BEIJING, Nov. 29 (Xinhuanet) -- A recent analysis of an ancient sediment sample from the bottom of the Atlantic Ocean lends credence to the theory the extinction of dinosaurs was because of a single huge meteor striking Earth, not multiple impacts.
"The sample we found strongly supports the single impact
hypothesis," said lead researcher Ken MacLeod of the University of
Missouri-Columbia.
Geological evidence reveals that about 65
million years ago a giant meteorite about six miles wide smashed into the
Yucatan Peninsula close to the current Mexican town of Chicxulub. That
impact sent dust high into the atmosphere where it locked the sun's light
for decades or centuries.
It also triggered volcanic eruptions, massive
earthquakes and tsunamis.
Plants and animals began to die because of the dark
skies, temperatures dropped dramatically, and white-hot debris fell
back to Earth igniting wildfires all over the globe. The smoke from the fires
combined with rain clouds to create a scalding acid downpour.
Many scientists believe the combined calamities
killed off most of the life on Earth, including dinosaurs, in the so-called K-T
extinction event .
A small team of scientists, however, have argued that
a single meteorite was not enough to end the dinosaurs' reign, and that the
Yucatan impact occurred 300,000 years too early. The biggest proponent of this
alternative scenario is Gerta Keller of Princeton University.

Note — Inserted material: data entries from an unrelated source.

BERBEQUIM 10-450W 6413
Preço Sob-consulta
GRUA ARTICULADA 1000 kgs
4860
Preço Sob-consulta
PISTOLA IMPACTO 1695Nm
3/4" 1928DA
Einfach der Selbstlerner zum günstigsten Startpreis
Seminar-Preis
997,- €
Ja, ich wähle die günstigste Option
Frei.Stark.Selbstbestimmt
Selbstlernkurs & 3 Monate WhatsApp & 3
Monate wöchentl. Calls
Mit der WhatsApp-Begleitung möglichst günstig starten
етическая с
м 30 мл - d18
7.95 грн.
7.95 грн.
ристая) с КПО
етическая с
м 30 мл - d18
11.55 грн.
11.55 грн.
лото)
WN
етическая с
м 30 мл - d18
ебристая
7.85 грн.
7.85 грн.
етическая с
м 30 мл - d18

Keller thinks that the Chicxulub impact, combined
with volcanoes in India and global warming, only upset the ecological balance,
causing many species to shrink in size. But these things weren't enough to
trigger a mass extinction, she believes. Instead, Keller speculates that a
second, currently unidentified meteor crashed sometime after Chicxulub.
But a new examination of sediments taken from the
Demerara Rise in the Atlantic Ocean casts fresh doubt on Keller's minority view.
Located some 3,000 miles from the Yucatan Peninsula,
the Demerara Rise is considered an intermediate distance from the impact site.
Interpretation of samples collected from locations close to the crater are
complicated by factors such as waves, earthquakes and landslides that were
triggered by the impact and which shuffle the sediment layers. Samples from
farther away, meanwhile, receive little impact debris and are much less helpful
in recreating events.
The Demerara Rise sample thus provides an unusually
clear picture of the events at the time of the mass extinction that claimed the
dinosaurs. Analysis revealed a unique layer composed of impact-related material,
but none above or below that layer.
The Demerara Rise sediment, therefore, shows "no
support for multiple impacts or other stresses leading up to or following the
deposition of material from the impact," MacLeod said.
The team's findings are detailed in an online version
of the Geological Society of America Bulletin.